Ghanaians are entrepreneurs by nature. It’s said the country imports raw materials and exports finished goods, but there are plenty of homegrown entrepreneurs who have succeeded. These Ghanaian successes in entrepreneurship contribute to the development of their communities and nation not just for themselves. Ghanaian entrepreneurs are important to the Ghanaian economy, and they affect many different industries. These entrepreneurs are important because of their contribution to the country, the way that they make a living, and the effect that they have on other businesses in their communities.
Let’s explore how entrepreneurs work in Ghana, including how many they are, what sectors they work in, and how entrepreneurship affects other business people in Ghanaian communities.
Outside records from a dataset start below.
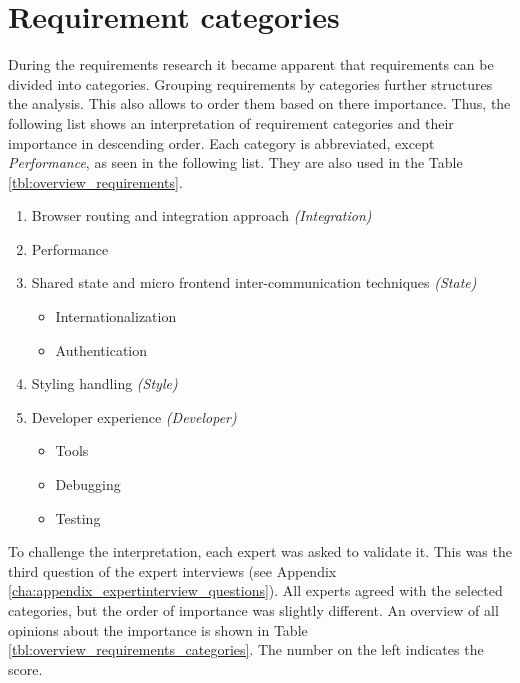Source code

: 
\section{Requirement categories}\label{cha:requirement_categories}

During the requirements research it became apparent that requirements can be divided into categories.
Grouping requirements by categories further structures the analysis.
This also allows to order them based on there importance.
Thus, the following list shows an interpretation of requirement categories and their importance in descending order.
Each category is abbreviated, except \textit{Performance}, as seen in the following list.
They are also used in the Table \ref{tbl:overview_requirements}.

\pagebreak

\begin{enumerate}
    \item Browser routing and integration approach \textit{(Integration)}
    \item Performance
    \item Shared state and micro frontend inter-communication techniques \textit{(State)}
          \begin{itemize}
              \item Internationalization
              \item Authentication
          \end{itemize}
    \item Styling handling \textit{(Style)}
    \item Developer experience \textit{(Developer)}
          \begin{itemize}
              \item Tools
              \item Debugging
              \item Testing
          \end{itemize}
\end{enumerate}

To challenge the interpretation, each expert was asked to validate it.
This was the third question of the expert interviews (see Appendix \ref{cha:appendix_expertinterview_questions}).
All experts agreed with the selected categories, but the order of importance was slightly different.
An overview of all opinions about the importance is shown in Table \ref{tbl:overview_requirements_categories}.
The number on the left indicates the score.

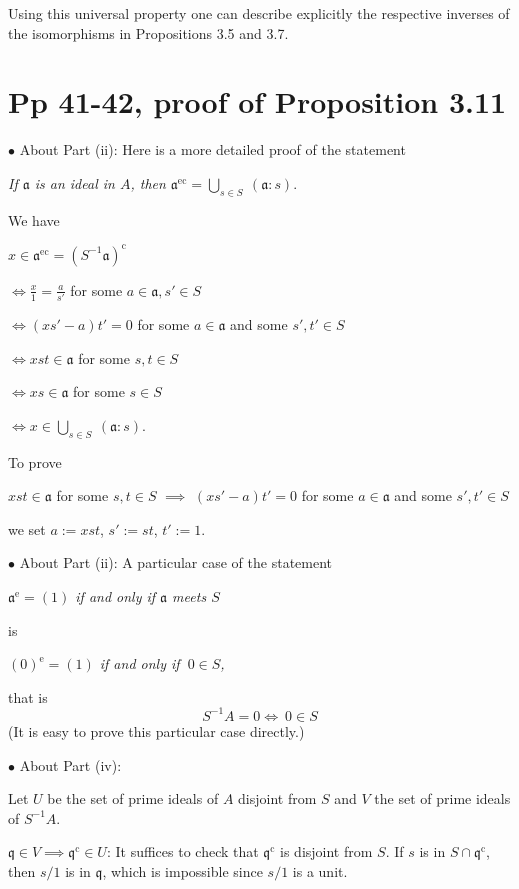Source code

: \documentclass[12pt]{article}
\newcommand{\oo}{\operatorname}
\newcommand{\mf}{\mathfrak}
\newcommand{\bu}{\bullet}
\newcommand{\ds}{\displaystyle}
\begin{document}
Using this universal property one can describe explicitly the respective inverses of the isomorphisms in Propositions 3.5 and 3.7.


\section{Pp 41-42, proof of Proposition 3.11}%

$\bu$ About Part (ii): Here is a more detailed proof of the statement 

\emph{If $\mf a$ is an ideal in $A$, then $\mf a^{\oo{ec}}=\bigcup_{s\in S}\ (\mf a:s)$}.

We have 

$x\in\mf a^{\oo{ec}}=(S^{-1}\mf a)^{\oo c}$

$\ds\iff\frac{x}{1}=\frac{a}{s'}$ for some $a\in\mf a,s'\in S$ 

$\iff(xs'-a)t'=0$ for some $a\in\mf a$ and some $s',t'\in S$ 

$\iff xst\in\mf a$ for some $s,t\in S$

$\iff xs\in\mf a$ for some $s\in S$

$\iff x\in\bigcup_{s\in S}\ (\mf a:s)$.

To prove 

$xst\in\mf a$ for some $s,t\in S$ $\implies$ $(xs'-a)t'=0$ for some $a\in\mf a$ and some $s',t'\in S$

we set $a:=xst$, $s':=st$, $t':=1$.%

$\bu$ About Part (ii): A particular case of the statement 

\emph{$\mf a^{\oo e}=(1)$ if and only if $\mf a$ meets $S$}

is 

\emph{$(0)^{\oo e}=(1)$ if and only if $\ 0\in S$,}

that is 
\begin{equation}\label{s-1a}
S^{-1}A=0\iff\ 0\in S
\end{equation}
(It is easy to prove this particular case directly.)

$\bu$ About Part (iv):

Let $U$ be the set of prime ideals of $A$ disjoint from $S$ and $V$ the set of prime ideals of $S^{-1}A$. 

$\mf q\in V\implies\mf q^{\oo c}\in U$: It suffices to check that $\mf q^{\oo c}$ is disjoint from $S$. If $s$ is in $S\cap\mf q^{\oo c}$, then $s/1$ is in $\mf q$, which is impossible since $s/1$ is a unit.
\end{document}
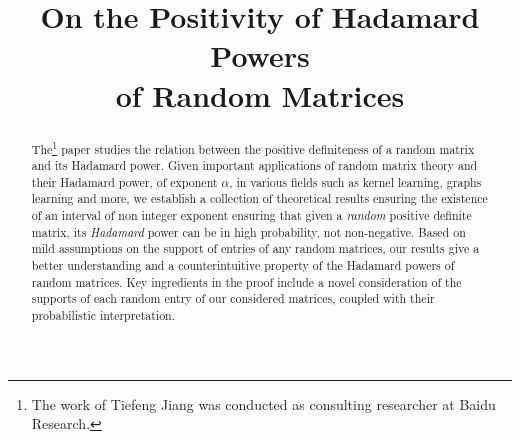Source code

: \documentclass[conference,letterpaper]{IEEEtran}
\numberwithin{equation}{section}
\begin{document}
\title{On the Positivity of Hadamard Powers \\
of Random Matrices}


\author{%
  \and
}



\maketitle


\begin{abstract}
\noindent The\footnote{The work of Tiefeng Jiang was conducted as consulting researcher at Baidu Research.} paper studies the relation between the positive definiteness of a random matrix and its Hadamard power.
Given important applications of random matrix theory and their Hadamard power, of exponent $\alpha$, in various fields such as kernel learning, graphs learning and more, we establish a collection of theoretical results ensuring the existence of an interval of non integer exponent ensuring that given a \emph{random} positive definite matrix, its \emph{Hadamard} power can be in high probability, not non-negative.
Based on mild assumptions on the support of entries of any random matrices, our results give a better understanding and a counterintuitive property of the Hadamard powers of random matrices.
Key ingredients in the proof include a novel consideration of the supports of each random entry of our considered matrices, coupled with their probabilistic interpretation.\\
\end{abstract}
\end{document}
It will also cover some basic facts about the country and its economy to put it all into perspective.
The population of Ghana is roughly about 32 million people. It is the second-most populous country in the Western African region. Adjudged as one of the fastest-growing economies in Africa, in 2013, the country’s gross domestic product (GDP) was estimated to be at about $34 billion, which is roughly equivalent to that of Turkey and Malaysia combined. Ghana’s economy has a lot of room for growth, and the government has taken steps to promote this growth. These include improving Ghana’s credit rating, removing taxes on the export of cocoa beans, and introducing youth entrepreneurship campaigns. In addition, Ghana has positive relations with other countries in Sub-Saharan Africa as well as with foreign countries like the United States. This is because Ghana is one of the 51 member countries of the African Union (AU), an organization that promotes economic integration between Africa nations.
Agriculture is one of the most important sources of income for Ghanaians. About 30% of Ghana’s total population is employed in agriculture, and industry accounts for about half of the country’s GDP. In 2013, Ghana produced about 1.4 million metric tons of cocoa beans, which brought in about $1 billion in revenue. Agriculture also accounts for about 6.7% of exports from Ghana, and it employs 34% of the country’s labor force. Cocoa bean plantations are mostly located in central Ghana.
Ghana is also a big producer of gold, bauxite, and manganese ore. Gold accounts for about 9% of exports from Ghana and brings in about $1 billion annually. Gold production is centered in the Ashanti Gold Belt area of central Ghana, where most of the country’s deposits of this mineral are found. Most gold is produced by small-scale miners who usually sell their goods to a local trader or at regional markets.
Ghana is the fourth-largest producer of manganese ore in Africa. This mineral accounts for 7% of exports from Ghana and brings in about $400 million annually. Manganese is found in northern Ghana, and most of it is produced by small-scale miners who sell their goods to middlemen or at regional markets.
Entrepreneurs in Ghana are successful business owners and professionals who are all motivated to help their country grow. As a young and dynamic entrepreneur from Ghana myself, I believe in the vision of making our country viable economically.